EXCERPT TO READ:
## BEGIN
March 25, 2015

Multiple runtimes into single Google App Engine project with Modules

There is no single tool to rule them all. Each Google App Engine runtime has it strengths, but sometimes you can't afford to reinvent the wheel and reimplement something that is ready to use in a library, because of the language you choose for a project in the first place. With the App Engine Modules feature, you can mix and match different programming languages that share the same data in a single Google Cloud Platform project.

In this post, we discuss what the modules feature is and how to leverage it's power with a sample application that mixes Go and Python.

For the impatient, here is the source code https://github.com/ronoaldo/appengine-multiple-runtimes-sample.

What are Modules?

Google Cloud Platform has a top-level organization unit called Project. Each project comes pre-configured with an App Engine application. By creating a project, you have access to a Cloud Datastore database, Memcache, and Task queue, all ready to use.

In the early days of App Engine, your app could have multiple versions, but there was no option to configure backend machines. Once the now deprecated Backends configuration was released, there was no way to deploy multiple versions of them.

With the Modules feature, you can split your application and have a different set of configurations for performance, scaling and version under the same Project, one for each module. This allows you to mix different runtimes, but still share the same state in the same project: all modules have access to the same resources, such as Datastore and Memcache. This allows you to, for instance, create a backend in Java that generates reports with the App Engine Map/Reduce, while you leverage Go in the frontend, also called the default module, that has auto-scaling.

That's just what I want! How to use this stuff?

You can have any setup you want depending on your codebase. The Modules API just requires you to specify the default module, and any other number of non-default modules when running and deploying.

You specify the module name using the module: directive in app.yaml and the <module> XML node in the appengine-web.xml configuration files. A file that does not contain any module directive, means that it is the default module; you can also explicitly set module: default, which I recommend, to avoid mistakes. To create other modules, all you need is to configure their names on separate configuration files. For Java, you can also use the standard project layout of an EAR (Java Enterprise Application) and set the configuration options under each application folder (each module).

My suggested project layout is one that has separate one folder for each module. For instance, in our sample application, we are going to have this layout:

project/
  go-frontend/
    app.yaml
    main.go
  py-backend/
    app.yaml
    main.py

In the go-frontend folder, we put our App Engine app in Go. Then, in the py-backend folder we put our backend logic in Python. To make all this works you have to:

  1. Make sure that go-frontend/app.yaml has the module: default directive.
  2. Make sure that py-backend/app.yaml has the module: py-backend (or any other name you want, except the word default)
  3. Make sure that both app.yaml files have the same application: element value.
  4. Use the gcloud command to install the App Engine SDKs.
## END
EXERCISE AIM:
Answer from the post on App Engine Modules:
1. Which two programming languages does the sample application mix?
2. What does a configuration file with no module directive mean?
3. What must be the same in both app.yaml files?

INFORMATION SHOWN:
## BEGIN
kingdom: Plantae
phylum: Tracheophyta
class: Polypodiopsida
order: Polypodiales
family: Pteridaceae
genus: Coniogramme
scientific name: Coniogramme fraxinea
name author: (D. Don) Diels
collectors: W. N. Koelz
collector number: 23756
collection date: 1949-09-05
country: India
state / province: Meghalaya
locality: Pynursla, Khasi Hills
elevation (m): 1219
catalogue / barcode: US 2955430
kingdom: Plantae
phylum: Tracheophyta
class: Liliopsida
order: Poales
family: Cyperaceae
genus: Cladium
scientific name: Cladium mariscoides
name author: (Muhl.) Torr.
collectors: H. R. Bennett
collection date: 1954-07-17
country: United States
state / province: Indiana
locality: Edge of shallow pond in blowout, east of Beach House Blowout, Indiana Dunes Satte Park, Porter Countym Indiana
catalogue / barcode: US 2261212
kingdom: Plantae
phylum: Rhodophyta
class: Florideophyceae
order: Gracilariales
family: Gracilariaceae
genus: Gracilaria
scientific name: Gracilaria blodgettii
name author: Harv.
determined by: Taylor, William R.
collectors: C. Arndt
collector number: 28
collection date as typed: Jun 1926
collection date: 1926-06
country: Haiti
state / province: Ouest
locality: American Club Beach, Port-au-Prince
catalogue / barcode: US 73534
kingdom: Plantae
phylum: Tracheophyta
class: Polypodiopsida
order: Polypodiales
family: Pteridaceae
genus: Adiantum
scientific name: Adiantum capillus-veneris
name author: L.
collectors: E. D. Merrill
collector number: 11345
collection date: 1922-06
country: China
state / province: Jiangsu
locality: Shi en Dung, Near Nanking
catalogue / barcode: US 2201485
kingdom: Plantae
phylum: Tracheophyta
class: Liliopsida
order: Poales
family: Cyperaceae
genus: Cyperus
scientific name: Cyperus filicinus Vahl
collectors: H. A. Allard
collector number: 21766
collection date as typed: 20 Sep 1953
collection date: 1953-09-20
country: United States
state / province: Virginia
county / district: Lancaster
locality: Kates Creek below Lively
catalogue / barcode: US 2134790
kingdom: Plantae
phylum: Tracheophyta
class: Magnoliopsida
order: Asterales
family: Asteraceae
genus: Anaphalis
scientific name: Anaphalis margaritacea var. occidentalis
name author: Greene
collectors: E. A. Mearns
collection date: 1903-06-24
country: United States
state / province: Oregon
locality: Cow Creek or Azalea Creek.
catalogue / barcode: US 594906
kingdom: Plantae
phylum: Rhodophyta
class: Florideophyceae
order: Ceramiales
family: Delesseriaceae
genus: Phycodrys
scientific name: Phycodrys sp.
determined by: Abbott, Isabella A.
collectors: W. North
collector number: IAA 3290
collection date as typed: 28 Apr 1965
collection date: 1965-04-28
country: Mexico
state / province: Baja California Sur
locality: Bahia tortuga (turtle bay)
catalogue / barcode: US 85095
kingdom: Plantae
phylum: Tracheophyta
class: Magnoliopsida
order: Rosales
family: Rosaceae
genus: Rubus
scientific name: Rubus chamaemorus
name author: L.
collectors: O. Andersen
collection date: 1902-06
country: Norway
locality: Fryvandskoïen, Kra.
## END
SOLUTION FOR THIS TASK:
1. Go and Python.
2. It is the default module.
3. The application: element value.